**About this task**
Copy all records exactly; omit pictures.

**Data for review**
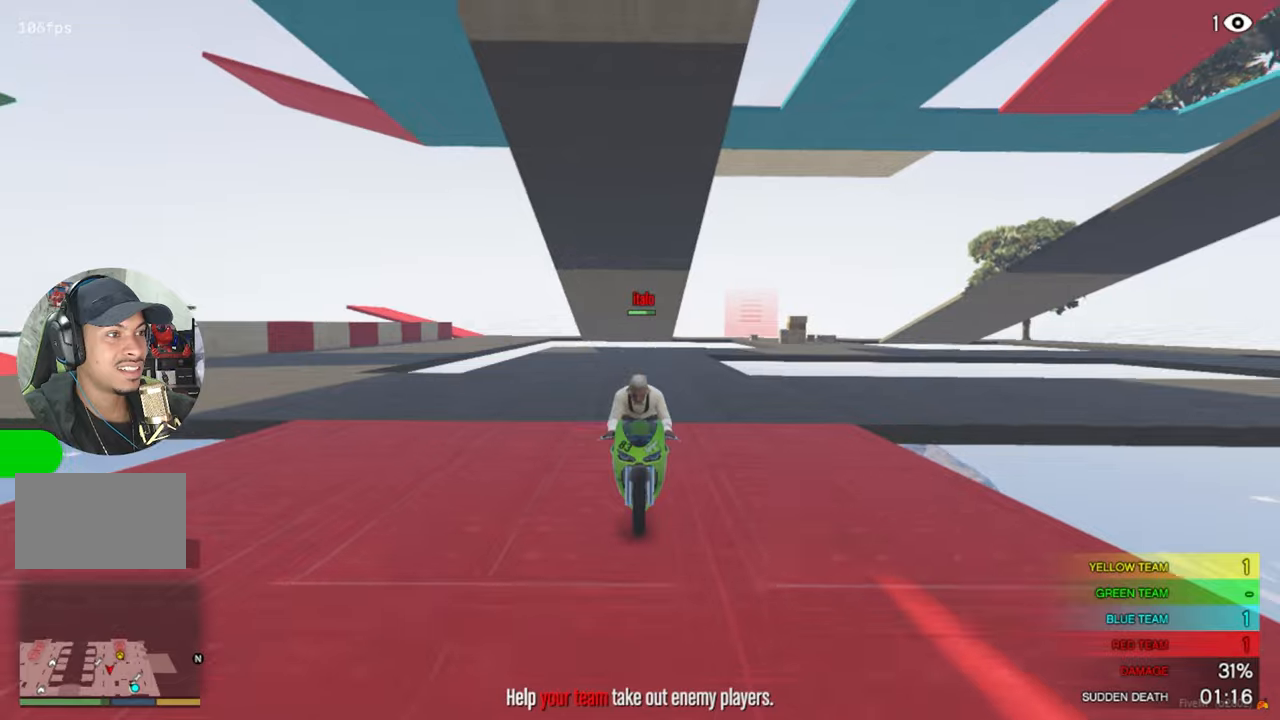
{"keys": ["w"], "mouse": [], "mouse_move": "still", "events": [[217, "c", "up"]]}
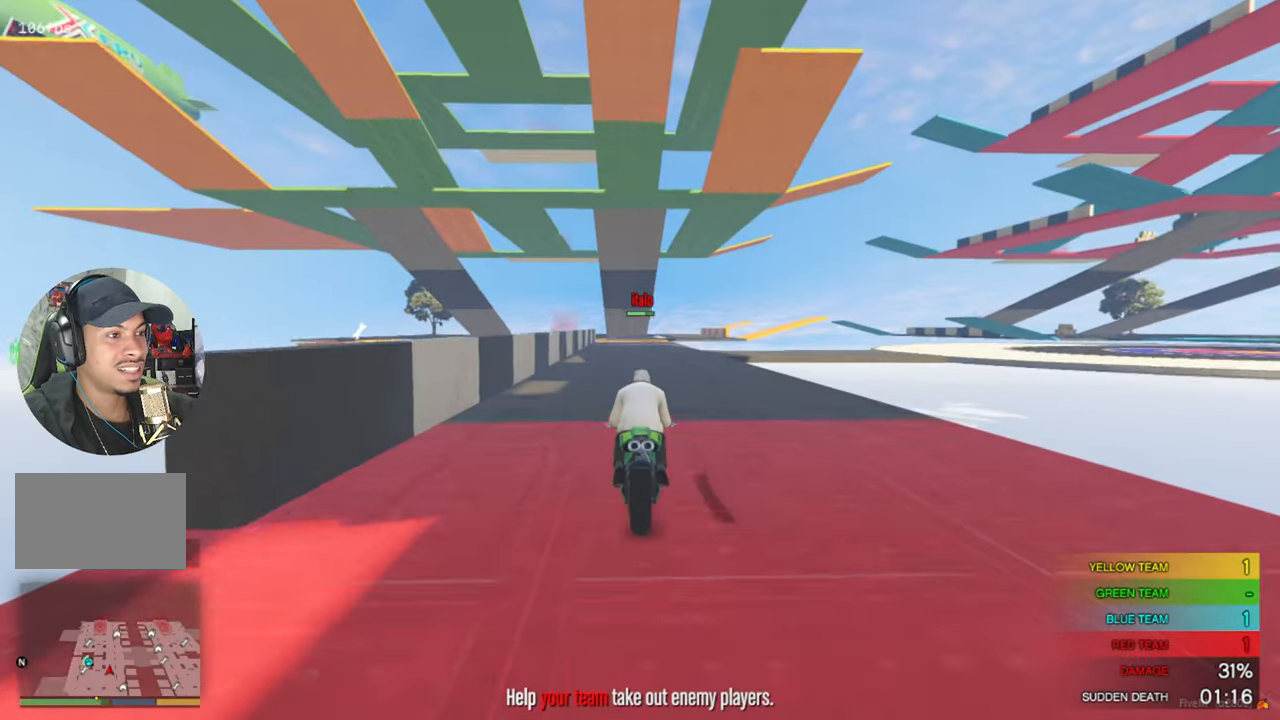
{"keys": ["w"], "mouse": [], "mouse_move": "left", "events": []}
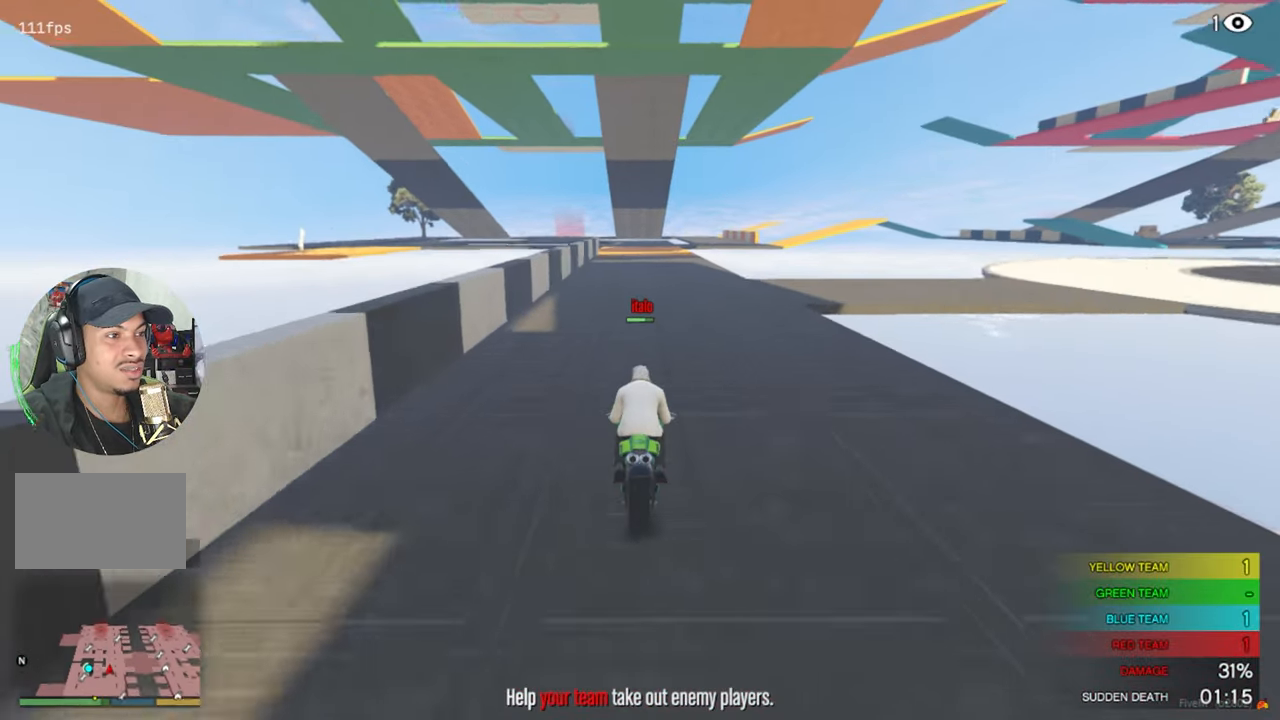
{"keys": ["w"], "mouse": [], "mouse_move": "still", "events": []}
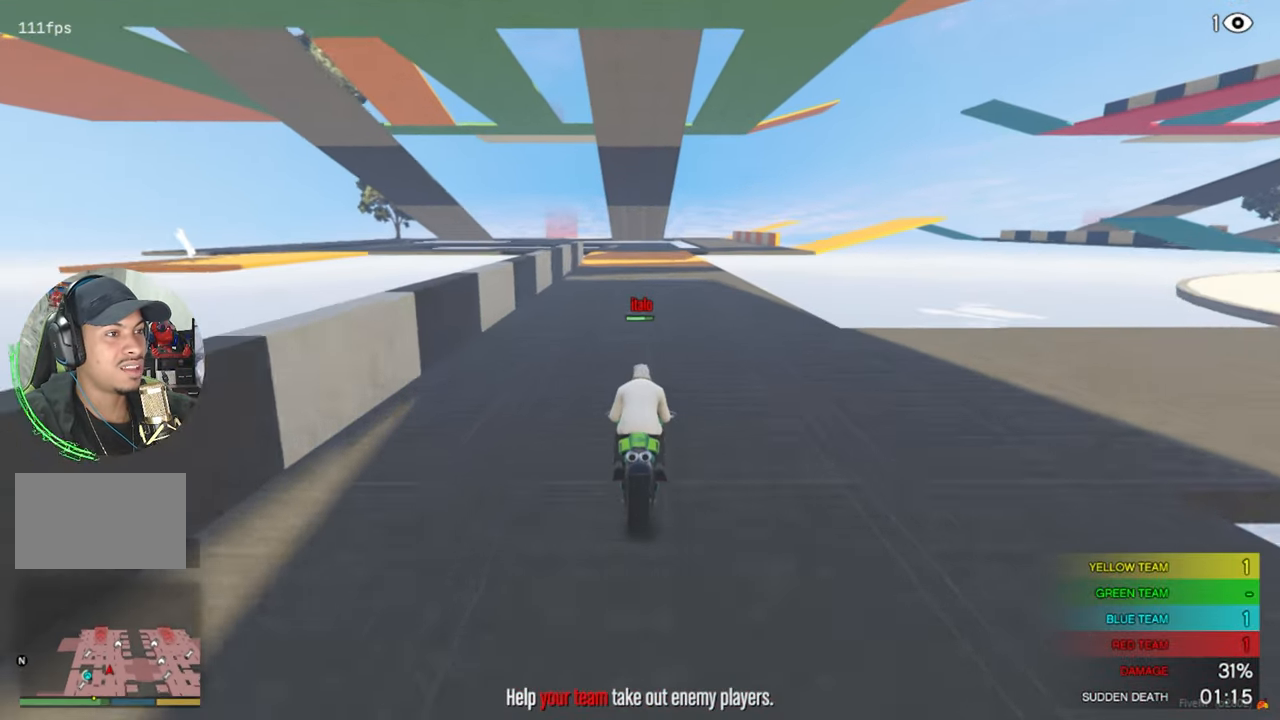
{"keys": ["w"], "mouse": [], "mouse_move": "down-left", "events": []}
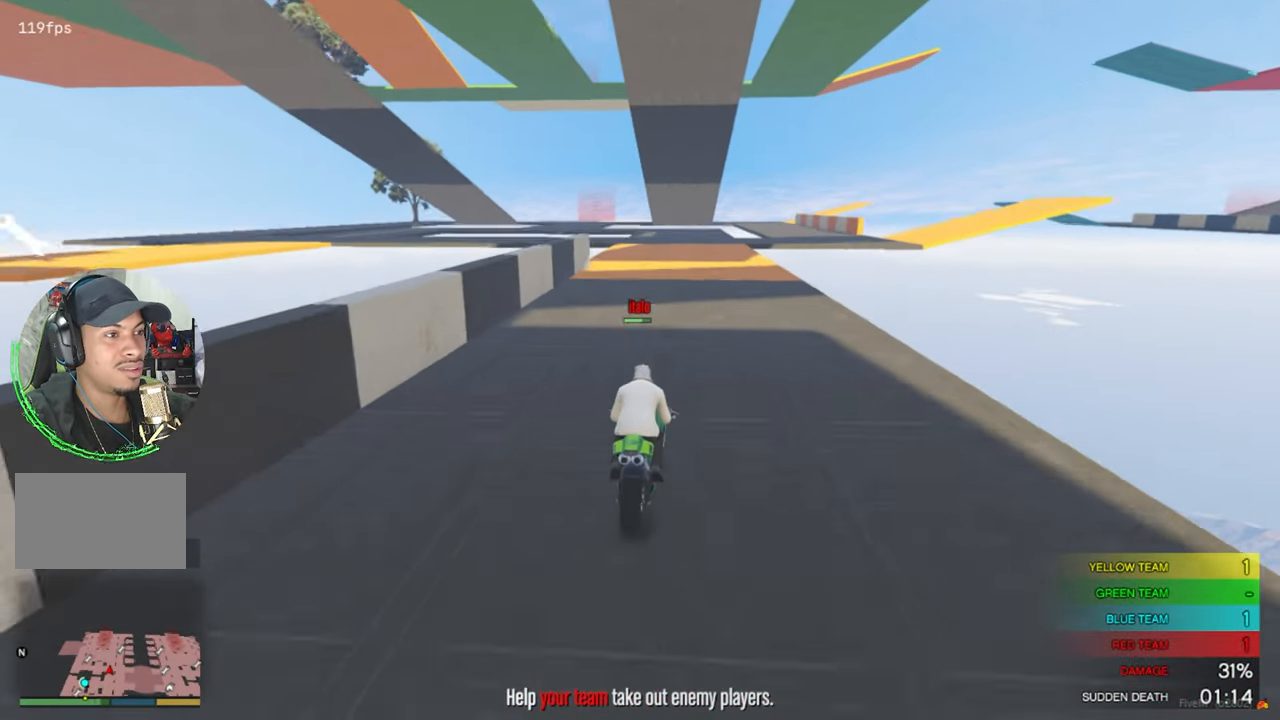
{"keys": ["s"], "mouse": [], "mouse_move": "still", "events": [[184, "w", "up"], [384, "s", "down"]]}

**Exercise answer**
{"keys": ["w"], "mouse": [], "mouse_move": "still", "events": [[217, "c", "up"]]}
{"keys": ["w"], "mouse": [], "mouse_move": "left", "events": []}
{"keys": ["w"], "mouse": [], "mouse_move": "still", "events": []}
{"keys": ["w"], "mouse": [], "mouse_move": "down-left", "events": []}
{"keys": ["s"], "mouse": [], "mouse_move": "still", "events": [[184, "w", "up"], [384, "s", "down"]]}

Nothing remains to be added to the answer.